Jakarta – Upaya negosiasi untuk mengakhiri konflik di Jalur Gaza kembali menemui jalan buntu. Kelompok perlawanan Hamas menolak proposal gencatan senjata yang diajukan oleh Israel.
Alasan utama penolakan ini adalah karena Hamas menilai proposal tersebut tidak memberikan jaminan penghentian perang secara permanen dan penarikan pasukan Israel dari Gaza. Salah satu poin yang secara tegas ditolak adalah permintaan agar Hamas meletakkan senjata, yang dianggap melanggar kesepakatan seluruh faksi.

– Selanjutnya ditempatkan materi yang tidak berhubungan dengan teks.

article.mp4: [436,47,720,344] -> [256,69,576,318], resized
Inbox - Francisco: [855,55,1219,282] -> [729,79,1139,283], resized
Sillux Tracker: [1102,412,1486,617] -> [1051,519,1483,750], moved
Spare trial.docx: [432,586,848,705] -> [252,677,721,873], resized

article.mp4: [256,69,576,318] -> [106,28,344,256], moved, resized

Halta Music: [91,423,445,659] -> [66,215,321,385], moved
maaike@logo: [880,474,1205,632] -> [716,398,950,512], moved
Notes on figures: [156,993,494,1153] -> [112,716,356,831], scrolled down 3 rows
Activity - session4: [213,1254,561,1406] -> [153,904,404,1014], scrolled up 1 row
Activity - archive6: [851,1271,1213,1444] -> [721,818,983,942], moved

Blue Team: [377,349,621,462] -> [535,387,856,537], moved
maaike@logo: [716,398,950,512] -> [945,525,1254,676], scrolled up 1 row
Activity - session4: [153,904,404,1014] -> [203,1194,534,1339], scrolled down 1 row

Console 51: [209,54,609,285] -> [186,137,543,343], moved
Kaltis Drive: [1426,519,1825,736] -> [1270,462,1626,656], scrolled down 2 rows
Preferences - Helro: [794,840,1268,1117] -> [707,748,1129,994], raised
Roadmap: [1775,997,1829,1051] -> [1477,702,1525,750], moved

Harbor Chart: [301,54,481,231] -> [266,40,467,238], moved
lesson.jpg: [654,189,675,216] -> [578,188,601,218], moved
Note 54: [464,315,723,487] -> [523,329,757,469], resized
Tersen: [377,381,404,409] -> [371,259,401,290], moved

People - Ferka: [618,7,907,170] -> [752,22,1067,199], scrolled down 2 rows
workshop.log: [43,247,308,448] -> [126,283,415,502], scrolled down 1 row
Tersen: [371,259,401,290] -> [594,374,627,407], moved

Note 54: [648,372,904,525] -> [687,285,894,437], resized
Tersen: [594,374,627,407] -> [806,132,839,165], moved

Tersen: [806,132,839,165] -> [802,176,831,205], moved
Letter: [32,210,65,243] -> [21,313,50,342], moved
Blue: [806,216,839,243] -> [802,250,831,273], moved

Proposal Israel menawarkan gencatan senjata selama 45 hari dengan syarat Hamas membebaskan lima sandera Israel yang masih hidup. Sebagai imbalannya, Israel akan membebaskan 66 tahanan warga Palestina. Bantuan kemanusiaan dijanjikan akan masuk pada hari kedua gencatan senjata, dan Israel akan memindahkan pasukannya di Rafah dan Gaza.
Rencana tersebut juga mencakup potensi gencatan senjata permanen dan pertukaran tawanan, serta demiliterisasi Gaza dan rencana pasca-perang. Hamas diminta memberikan informasi lengkap mengenai sandera yang masih hidup pada hari ke-10, dan membebaskan 16 sandera pada hari ke-16, dengan Israel membebaskan 160 tahanan Palestina sebagai gantinya. Negosiasi diharapkan selesai dalam 45 hari, setelah itu semua tawanan yang tersisa harus dibebaskan.
Hamas sebelumnya menyatakan akan mempelajari proposal yang diserahkan melalui mediasi Mesir. Namun, mereka menekankan bahwa kesepakatan apa pun harus mencakup gencatan senjata permanen, penarikan penuh pasukan pendudukan dari Gaza, pertukaran sandera dan tahanan yang komprehensif, dimulainya proses rekonstruksi Gaza, dan pencabutan blokade terhadap rakyat Palestina. Para pemimpin Hamas kemudian menyatakan bahwa proposal Israel melanggar "garis merah" yang mereka tetapkan.